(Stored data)
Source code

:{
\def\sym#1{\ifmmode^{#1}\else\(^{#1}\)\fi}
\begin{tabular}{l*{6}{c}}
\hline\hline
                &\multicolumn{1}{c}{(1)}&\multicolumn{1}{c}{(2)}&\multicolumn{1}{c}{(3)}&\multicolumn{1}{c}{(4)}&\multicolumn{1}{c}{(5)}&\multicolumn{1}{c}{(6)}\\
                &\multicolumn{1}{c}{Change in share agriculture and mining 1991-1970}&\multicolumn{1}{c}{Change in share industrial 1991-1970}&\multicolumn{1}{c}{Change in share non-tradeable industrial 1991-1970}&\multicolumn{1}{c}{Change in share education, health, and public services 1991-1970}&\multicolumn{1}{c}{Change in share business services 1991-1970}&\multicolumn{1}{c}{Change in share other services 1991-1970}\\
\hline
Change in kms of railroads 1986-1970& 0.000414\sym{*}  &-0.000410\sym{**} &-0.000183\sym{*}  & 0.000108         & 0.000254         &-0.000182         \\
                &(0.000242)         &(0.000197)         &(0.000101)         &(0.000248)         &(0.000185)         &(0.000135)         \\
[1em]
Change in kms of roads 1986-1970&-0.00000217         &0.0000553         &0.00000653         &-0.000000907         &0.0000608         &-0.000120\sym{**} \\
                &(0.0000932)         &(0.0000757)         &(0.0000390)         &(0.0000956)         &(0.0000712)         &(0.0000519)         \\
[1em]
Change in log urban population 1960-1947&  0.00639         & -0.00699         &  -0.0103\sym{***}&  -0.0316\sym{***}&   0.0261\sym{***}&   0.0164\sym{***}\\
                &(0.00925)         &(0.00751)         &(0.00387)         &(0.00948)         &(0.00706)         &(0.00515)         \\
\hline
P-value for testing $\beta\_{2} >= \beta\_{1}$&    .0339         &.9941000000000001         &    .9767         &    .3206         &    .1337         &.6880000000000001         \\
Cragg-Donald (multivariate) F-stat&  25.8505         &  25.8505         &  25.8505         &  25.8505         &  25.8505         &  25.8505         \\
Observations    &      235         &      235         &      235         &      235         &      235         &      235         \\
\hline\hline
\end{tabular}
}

• [Directions]: Print all the data above word for word.

• [Completed task]:
Source code

:{
\def\sym#1{\ifmmode^{#1}\else\(^{#1}\)\fi}
\begin{tabular}{l*{6}{c}}
\hline\hline
                &\multicolumn{1}{c}{(1)}&\multicolumn{1}{c}{(2)}&\multicolumn{1}{c}{(3)}&\multicolumn{1}{c}{(4)}&\multicolumn{1}{c}{(5)}&\multicolumn{1}{c}{(6)}\\
                &\multicolumn{1}{c}{Change in share agriculture and mining 1991-1970}&\multicolumn{1}{c}{Change in share industrial 1991-1970}&\multicolumn{1}{c}{Change in share non-tradeable industrial 1991-1970}&\multicolumn{1}{c}{Change in share education, health, and public services 1991-1970}&\multicolumn{1}{c}{Change in share business services 1991-1970}&\multicolumn{1}{c}{Change in share other services 1991-1970}\\
\hline
Change in kms of railroads 1986-1970& 0.000414\sym{*}  &-0.000410\sym{**} &-0.000183\sym{*}  & 0.000108         & 0.000254         &-0.000182         \\
                &(0.000242)         &(0.000197)         &(0.000101)         &(0.000248)         &(0.000185)         &(0.000135)         \\
[1em]
Change in kms of roads 1986-1970&-0.00000217         &0.0000553         &0.00000653         &-0.000000907         &0.0000608         &-0.000120\sym{**} \\
                &(0.0000932)         &(0.0000757)         &(0.0000390)         &(0.0000956)         &(0.0000712)         &(0.0000519)         \\
[1em]
Change in log urban population 1960-1947&  0.00639         & -0.00699         &  -0.0103\sym{***}&  -0.0316\sym{***}&   0.0261\sym{***}&   0.0164\sym{***}\\
                &(0.00925)         &(0.00751)         &(0.00387)         &(0.00948)         &(0.00706)         &(0.00515)         \\
\hline
P-value for testing $\beta\_{2} >= \beta\_{1}$&    .0339         &.9941000000000001         &    .9767         &    .3206         &    .1337         &.6880000000000001         \\
Cragg-Donald (multivariate) F-stat&  25.8505         &  25.8505         &  25.8505         &  25.8505         &  25.8505         &  25.8505         \\
Observations    &      235         &      235         &      235         &      235         &      235         &      235         \\
\hline\hline
\end{tabular}
}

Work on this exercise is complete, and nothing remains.